== TASK LIST ==
1 – Reproduce the part of the Yahoo video extraction text starting at "player.js is huge" and ending at "any other responses.", with "JSON response" changed to "API response" each time it appears.
2 – In one to three sentences, explain why the Yahoo video extraction text says that finding the video source with a browser's web inspector is not enough.
3 – According to the Yahoo video extraction text, in which script was the appid value found hard coded?

== GIVEN PASSAGE ==
----------------

How to extracted an embedded video into your code Python

Below, I show you how I extracted the embedded video source, along with a code example in Python. All right, pick a Yahoo article, and let’s dig!

HTML

As many embedded video extraction tutorials point out, finding the embedded video source through a browser’s web inspector is relatively easy. However, in order to build an efficient extractor that covers all Yahoo! Japan News articles, we need a clear, reproducible path from the original URL to the video source.

First, the obvious: I access an article and search for video-related extensions like “mp4” and “m3u8” in the source code.

Article source code

Nada. Oftentimes, the word “player”is associated with videos, so let’s see if that works.

Article source code

Aha! An external Javascript script, _embed.js_. Note the _contentid_ and _spaceid_ values in the parameters sent to _embed.js_. They look useful. Now, let’s check what’s inside.

embed.js

The code seems to reference another script, player.js and includes a parameter, the current UNIX timestamp converted to hours.

Network Inspection

Let’s take a look inside player.js with Google Chrome DevTools.

player.js

player.js is huge and scary looking and doesn’t contain any useful mp4 or [m3u8](https://www.lifewire.com/m3u8-file-2621956) urls either.

Okay, let’s work backwards and search for mp4 in requests that were made when we loaded the page (you may want to reload the page).

JSON response from https://feapi-yvpub.yahooapis.jp/v1/content/

Bingo! A JSON response with our m3u8 and mp4 sources. This response is generated by a request we made to https://feapi-yvpub.yahooapis.jp/v1/content/ with the following parameters:

What’s the 1602163 in …/v1/content/1602163? That’s the value of contentid we noted earlier. And space_id here matches our spaceid. Nice. What about appid? Let’s see if its value is mentioned in any other responses.

player.script.js

There it is, hard coded in player.script.js! And a quick look at other news articles confirms that this value is used for all embedded video requests. Three values down. Now, let’s search for ak’s value.

Unfortunately, the ak value is nowhere else to be found but in this JSON query. Where is ak coming from?

----------------

== GIVEN INFORMATION ==
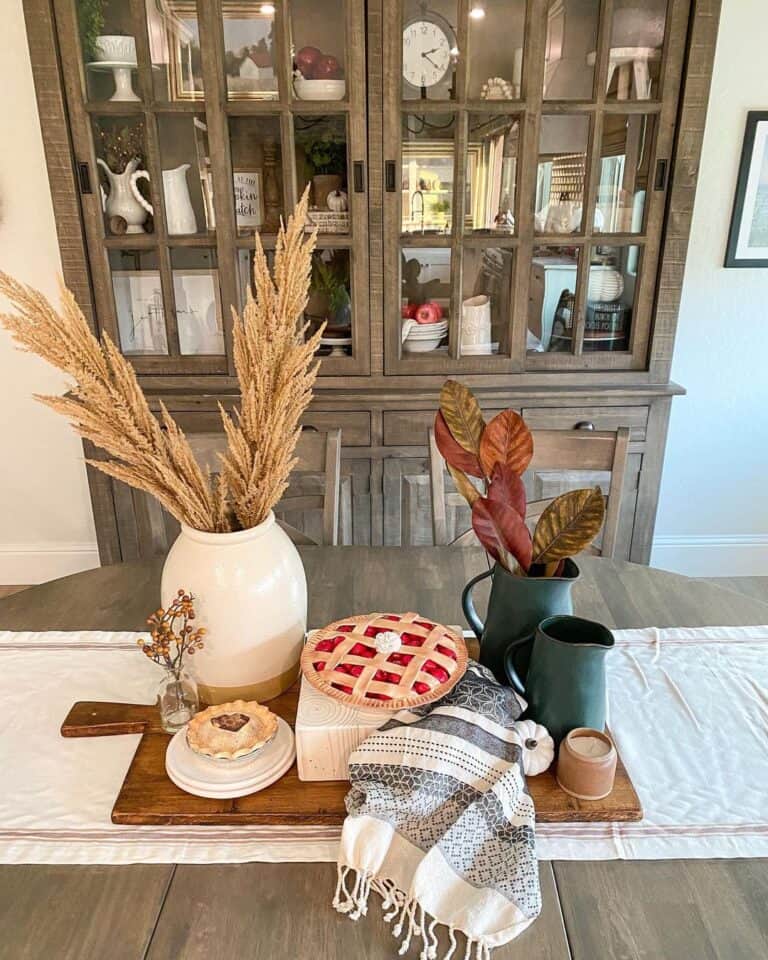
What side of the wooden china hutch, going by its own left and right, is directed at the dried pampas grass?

----------------

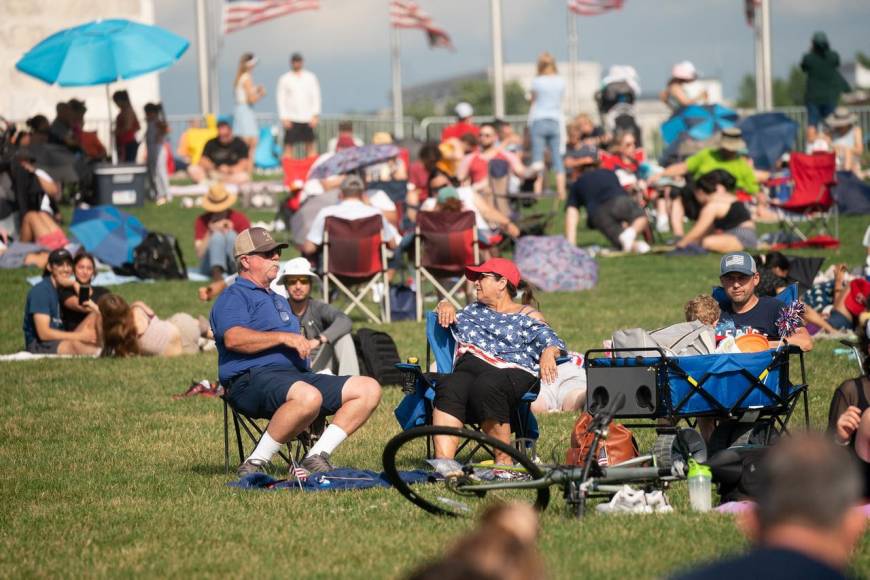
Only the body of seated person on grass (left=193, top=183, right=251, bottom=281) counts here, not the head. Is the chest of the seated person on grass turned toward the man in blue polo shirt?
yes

----------------

== EXERCISE ANSWERS ==
1 –
player.js is huge and scary looking and doesn’t contain any useful mp4 or [m3u8](https://www.lifewire.com/m3u8-file-2621956) urls either.

Okay, let’s work backwards and search for mp4 in requests that were made when we loaded the page (you may want to reload the page).

API response from https://feapi-yvpub.yahooapis.jp/v1/content/

Bingo! A API response with our m3u8 and mp4 sources. This response is generated by a request we made to https://feapi-yvpub.yahooapis.jp/v1/content/ with the following parameters:

What’s the 1602163 in …/v1/content/1602163? That’s the value of contentid we noted earlier. And space_id here matches our spaceid. Nice. What about appid? Let’s see if its value is mentioned in any other responses.

2 – An extractor that covers all Yahoo! Japan News articles needs a clear, reproducible path from the original URL to the video source. Finding the source once in a web inspector does not provide that path.

3 – It was found in player.script.js.